4/26/2026

A creature of night-time prowls, the owl is more often heard than seen. Tonight, Mom, Papa, Lucy, Fred, Charla, and I sit in a loose semicircle around the nesting box, the sky darkening around us. As the light fades from the crisp air, everything forms into the shape of owls which slips into shadows. Soon a shape wings out of the dark mass of trees. As one, we lift our binoculars and cameras. The owl disappears into the void that is the hole, then reamerges with his dark eyes glaring at us humans. I snap a few photos before he melts back into the darkness.
Twenty minutes later

Believe it or not, it’s 9:15 and we have seen no sign of the owl. I check my watch again. NOTHING. I have begun to form hypotheses on why she hasn’t come out. Maybe she already went to the bathroom, or maybe the male took over egg duty when he came in. I stopped staring at the hole a long time ago and turned to sitting in the creaky blue chairs. I watch the moon slowly climb into the dark sky, silhouetting the needles and branches of pine trees. Finally, Papa whisper-shouts, “There she is!” The sky has dimmed so much I can barely make out the box, let alone the dusky gray head I know is peaking out. Another whispered exclamation of “there she goes!” announces her departure. Papa’s headlight turns on and shoots a beam of light into the forest. He runs over to the nest box, and heaves the ladder up the tree. The metal rungs glint silver in his light, before his headlamp disappears inside the box. A moment later, Papa clambers back down the ladder, his boots clanking softly on the metal. He sets the ladder against a nearby tree and runs back over.
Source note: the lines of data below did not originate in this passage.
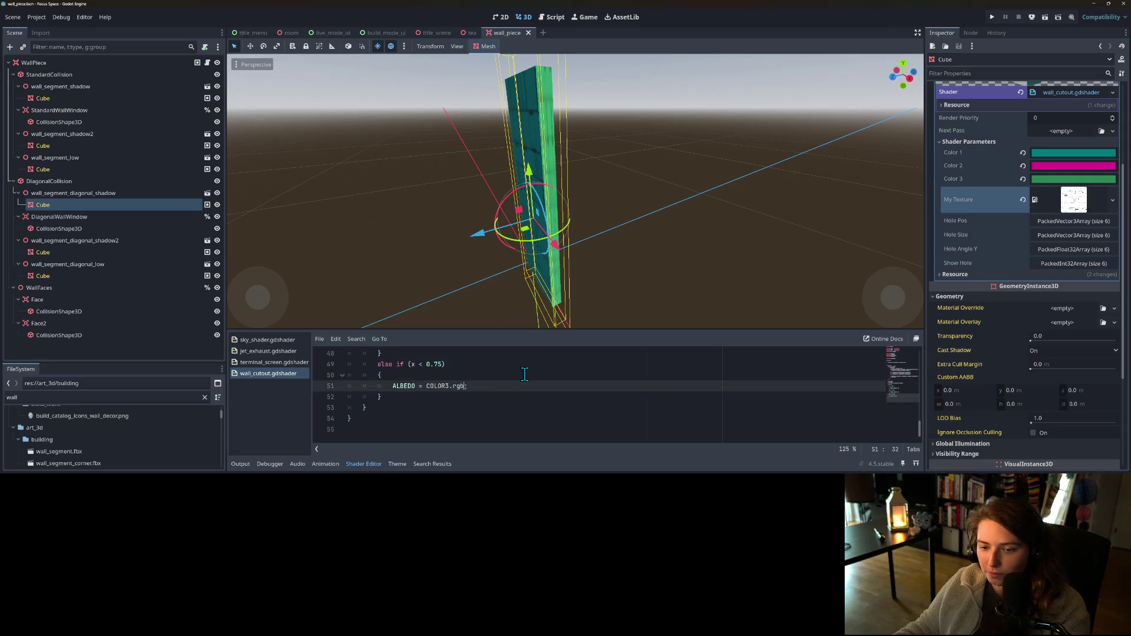
key(ctrl+s)
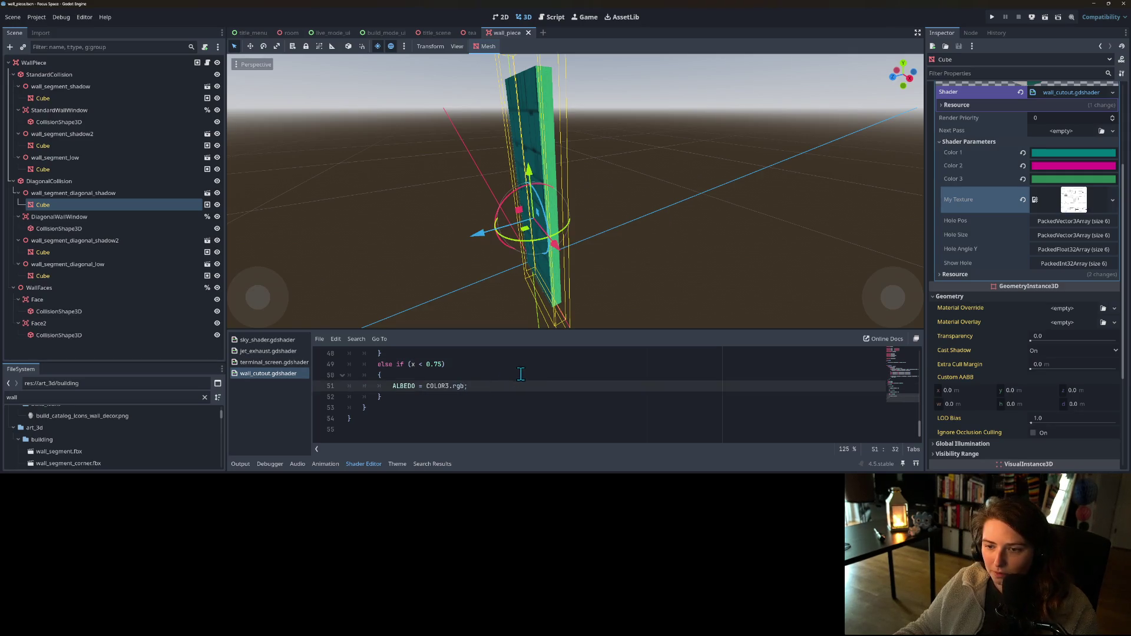
mouse_move(467, 223)
mouse_down()
mouse_move(586, 242)
mouse_move(513, 265)
mouse_move(346, 250)
mouse_up()
scroll(595, 247, down, 5)
scroll(480, 274, up, 3)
“I could hear them peeping!” He exclaims, showing us the photos of the nest. Inside four fluffy, white chicks huddle together besides one unhatched egg. Three Western Deer Mice surround them and more mouse legs and tails lie discarded in the corners. Bird feathers stick out of the wood chips at odd angles. All I manage is, “We’re going to have quite the mess to clean up this fall.”
Photo shoot completed, we head back into the cabin, where the wood stove crackles. We all pile onto the couch and zoom in on different parts of the photo. Later that night, as I lay in bed, I imagine the owlets in a couple weeks, all grown up and gray, though perhaps not completely independent. Little baby owls fly in and out of my dreams.